> **Given text**:
______________________________
3.5. Keyword Strategy Diagram

In the strategic diagram, it is possible to see which topics are emerging, are trending, are within, or have disappeared from a field of research by analyzing the keywords. When joint word analysis is used to map science, clusters of keywords (and their interconnections) are obtained. These clusters are considered themes. Each research topic obtained in this process is characterized by two parameters, “density” and “centrality”, that are fundamental for assessing its degree of development and importance [27].

Density refers to the number of relationships between keywords within a specific topic, indicating how centralized and cohesive that topic is within a research field. A topic with a high density has a higher concentration of related keywords, indicating that it is a well-developed and consolidated area.

On the other hand, centrality measures the position of a topic within the network of interactions between keywords, thus reflecting how influential it is within the field. A topic with high centrality is considered key to the development of the discipline, since it is closely linked to other relevant topics.

These two parameters, together, make it possible to identify which topics are fundamental in the field of study, which are highly influential, and which are emerging as research trends.

The objective of this analysis is to identify which topics have been central to the field of GPS trajectory clustering, which have maintained their relevance over time, and which emerging trends might guide future research. The bibliometrix package through its biblioshiny interface allows for the creation of the thematic map or strategic diagram of keywords, titles, and abstracts. Given the interpretation of the strategic diagram of Cobo et al. [27], the diagram provided by bibliometrix is analyzed as follows:

• The topics in the upper right quadrant are well developed and are important for the structuring of a research field. They are known as the driving themes of the specialty since they have a strong centrality and a high density. The location of the topics in this quadrant implies that they are externally related to concepts applicable to other topics that are closely related conceptually.
______________________________
> **Task requirements**:
**a.** In the section on the keyword strategy diagram, what are the topics in the upper right quadrant known as?
**b.** Write out the passage of the keyword strategy diagram section that lies between "In the strategic" and "and consolidated area.", inclusive.

> **Material provided**:
______________________________
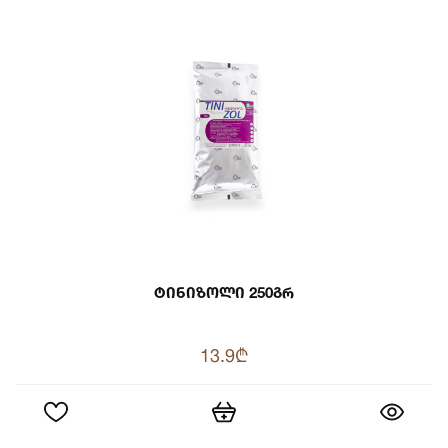
Ტინიზოლი 250გრ
13.9₾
______________________________
> **Answers to the exercises**:
**a.** They are known as the driving themes of the specialty.

**b.**
In the strategic diagram, it is possible to see which topics are emerging, are trending, are within, or have disappeared from a field of research by analyzing the keywords. When joint word analysis is used to map science, clusters of keywords (and their interconnections) are obtained. These clusters are considered themes. Each research topic obtained in this process is characterized by two parameters, “density” and “centrality”, that are fundamental for assessing its degree of development and importance [27].

Density refers to the number of relationships between keywords within a specific topic, indicating how centralized and cohesive that topic is within a research field. A topic with a high density has a higher concentration of related keywords, indicating that it is a well-developed and consolidated area.